DOCUMENT SEGMENT:
☆ ☆ ☆ ☆ ☆
Effect of cardiac EGFR silencing with siRNA on the slow force response to myocardial stretch

BREA MS, DÍAZ RG, ESCUDERO DS, LEPORACE GUIMIL J, CALDIZ CI, PÉREZ NG, MORGAN PE

Rosario

Congreso; L Reunión de la Sociedad Argentina de Investigación Bioquímica y Biología Molecular (SAIB) 2014; 2014

The stretch of cardiac muscle produces an initial fast increase in force, followed by a slow force response (SFR). The SFR seems to be due to an autocrine mechanism that involves the activation of the epidermal growth factor receptor (EGFR) and the consequent generation and release of reactive oxygen species (ROS). We developed a lentivirus carrying shEGFR sequence to inhibit EGFR expression, without affecting cardiac family members ErbB2 and ErbB4, and injected into a rat cardiac left ventricular wall (n=5). As control, a second group of sham rats were injected with phosphate buffer saline (PBS, n=5). Four-week later, EGFR protein expression in the left ventricle of shEGFR expressing rats showed 52 ± 15 % reduction compared to sham animals (100 ± 6 %, P<0.05). The SFR, evaluated in isolated left ventricle papillary muscles, was blunted in animals expressing shEGFR (in % of initial phase: 102 ± 1 vs. sham 112 ± 1, P<0.05). ROS production (evaluated by the lucigenin method) was assessed in cardiac left ventricle stripes after AII (1 nM) and EGF (0.1 mg/ml) stimulation. AII and EGF increased basal ROS production in sham rats by 47 ± 2 and 43 ± 6 % respectively, effect that was significantly reduced in shEGFR expressing rats (5 ± 5 and 17 ± 12 % respectively). We conclude that EGFR activation is crucial for the redox-sensitive mechanism that triggers the SFR to myocardial stretch.
☆ ☆ ☆ ☆ ☆
GIVEN ENTRIES:
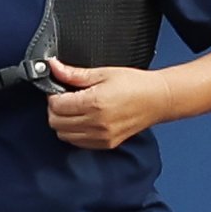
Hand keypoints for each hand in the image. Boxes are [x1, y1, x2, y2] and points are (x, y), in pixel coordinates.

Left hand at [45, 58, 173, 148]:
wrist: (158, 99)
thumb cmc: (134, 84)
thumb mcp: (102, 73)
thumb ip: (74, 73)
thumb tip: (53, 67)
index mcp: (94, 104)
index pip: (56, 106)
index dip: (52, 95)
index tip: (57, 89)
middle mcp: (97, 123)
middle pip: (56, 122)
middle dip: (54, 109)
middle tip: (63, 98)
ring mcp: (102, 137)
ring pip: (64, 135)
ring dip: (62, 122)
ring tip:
☆ ☆ ☆ ☆ ☆
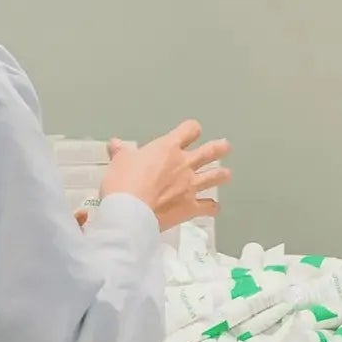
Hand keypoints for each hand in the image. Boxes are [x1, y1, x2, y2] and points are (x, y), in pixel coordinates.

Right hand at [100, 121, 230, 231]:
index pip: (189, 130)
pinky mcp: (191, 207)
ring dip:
☆ ☆ ☆ ☆ ☆
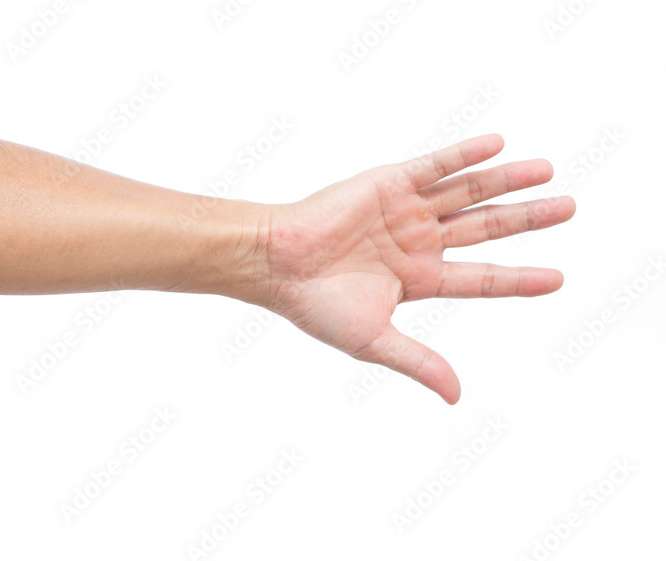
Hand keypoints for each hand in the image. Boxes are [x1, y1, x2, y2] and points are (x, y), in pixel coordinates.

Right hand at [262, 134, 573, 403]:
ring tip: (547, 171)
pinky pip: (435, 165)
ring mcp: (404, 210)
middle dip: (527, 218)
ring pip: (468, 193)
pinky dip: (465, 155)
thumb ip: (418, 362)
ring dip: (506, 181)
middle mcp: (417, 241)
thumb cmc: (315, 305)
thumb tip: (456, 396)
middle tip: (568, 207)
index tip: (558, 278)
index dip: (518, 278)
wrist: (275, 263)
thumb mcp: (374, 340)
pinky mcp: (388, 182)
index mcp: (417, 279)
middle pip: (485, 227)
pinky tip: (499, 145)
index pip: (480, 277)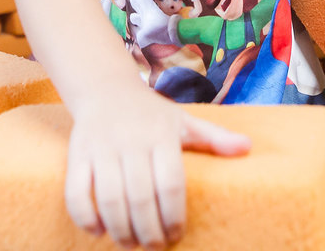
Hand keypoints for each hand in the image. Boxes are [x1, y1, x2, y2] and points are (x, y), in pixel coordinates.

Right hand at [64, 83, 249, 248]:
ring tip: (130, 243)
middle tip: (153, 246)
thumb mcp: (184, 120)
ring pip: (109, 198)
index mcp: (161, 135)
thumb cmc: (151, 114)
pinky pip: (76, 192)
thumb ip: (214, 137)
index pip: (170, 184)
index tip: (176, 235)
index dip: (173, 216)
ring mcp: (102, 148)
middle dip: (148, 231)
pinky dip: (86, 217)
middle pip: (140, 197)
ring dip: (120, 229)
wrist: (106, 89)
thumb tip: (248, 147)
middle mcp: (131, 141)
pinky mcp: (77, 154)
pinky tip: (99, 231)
☆ ☆ ☆ ☆ ☆
WORK TASK:
Answer these questions about the abstract above:
1. How many sham rats were injected with phosphate buffer saline?
2. By what percentage was EGFR protein expression in the left ventricle reduced in shEGFR expressing rats?
3. By what method was ROS production evaluated?

WRITTEN ANSWER:
1. Five (n=5).
2. 52 ± 15 %.
3. The lucigenin method.